→ **WHAT NEEDS TO BE DONE**: Without the pictures, output all of the data exactly.

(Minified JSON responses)

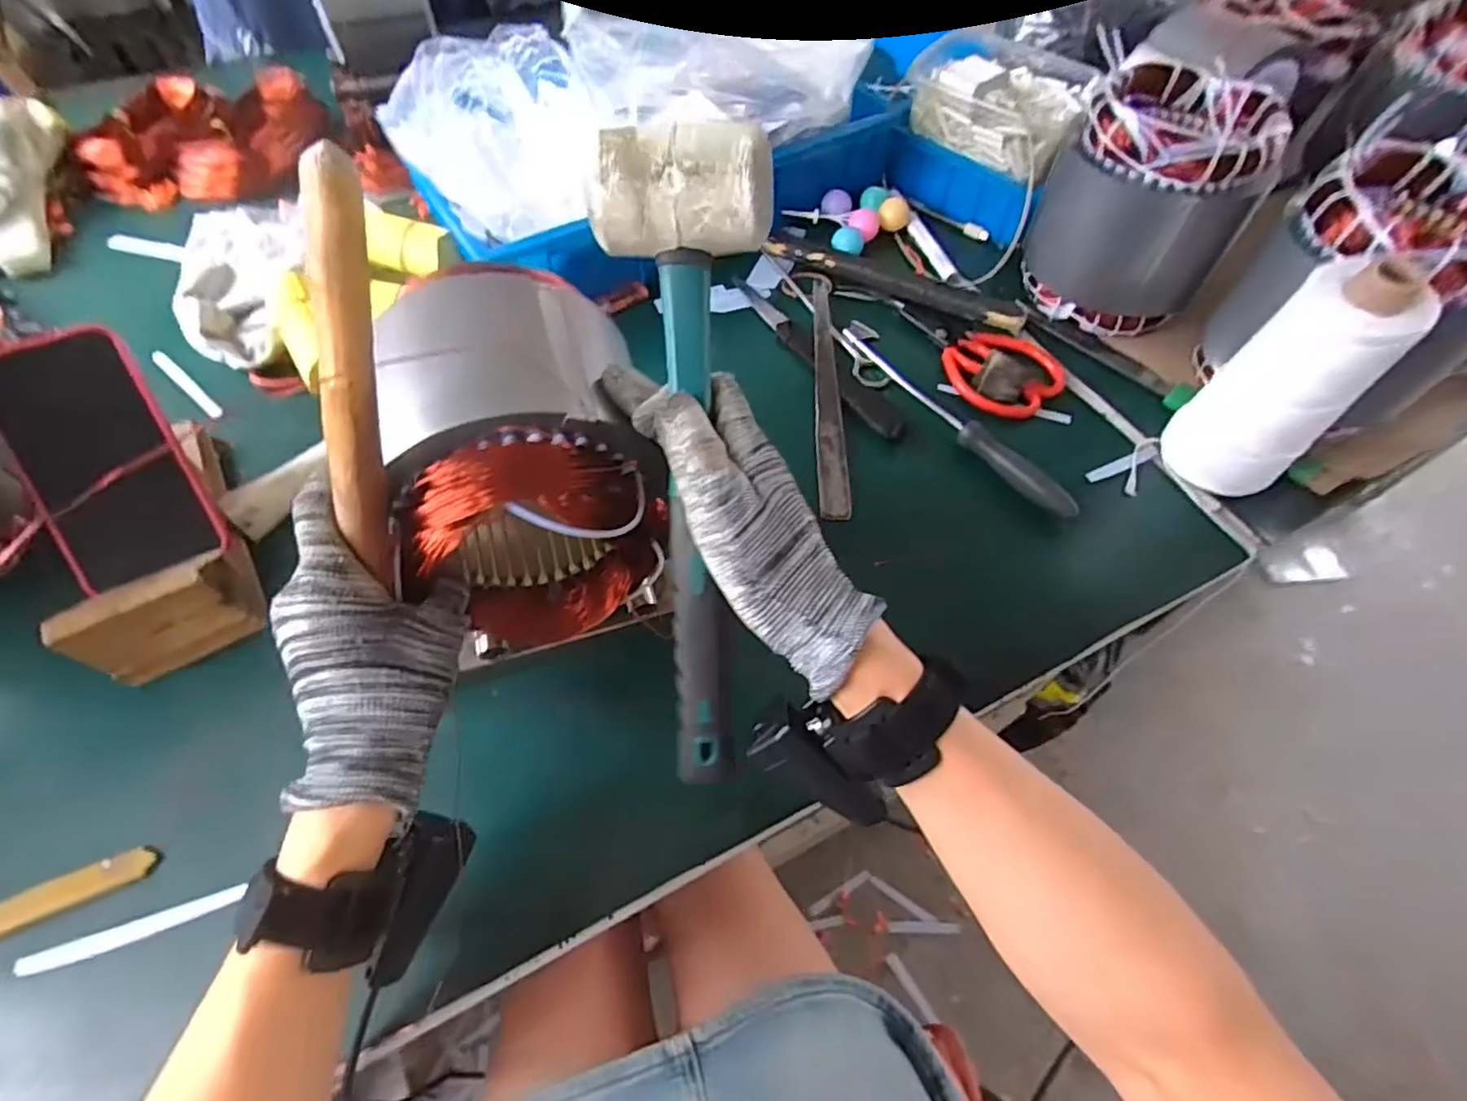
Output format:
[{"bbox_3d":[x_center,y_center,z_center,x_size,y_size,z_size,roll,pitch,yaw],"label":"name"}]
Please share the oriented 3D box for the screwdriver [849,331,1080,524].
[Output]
[{"bbox_3d":[0.174,-0.112,0.523,0.021,0.022,0.247,-31,63,-20],"label":"screwdriver"}]

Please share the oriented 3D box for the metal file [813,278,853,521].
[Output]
[{"bbox_3d":[0.080,-0.139,0.547,0.024,0.007,0.256,3,64,-3],"label":"metal file"}]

→ **EXPECTED ANSWER**:
Output format:
[{"bbox_3d":[x_center,y_center,z_center,x_size,y_size,z_size,roll,pitch,yaw],"label":"name"}]
Please share the oriented 3D box for the screwdriver [849,331,1080,524].
[Output]
[{"bbox_3d":[0.174,-0.112,0.523,0.021,0.022,0.247,-31,63,-20],"label":"screwdriver"}]

Please share the oriented 3D box for the metal file [813,278,853,521].
[Output]
[{"bbox_3d":[0.080,-0.139,0.547,0.024,0.007,0.256,3,64,-3],"label":"metal file"}]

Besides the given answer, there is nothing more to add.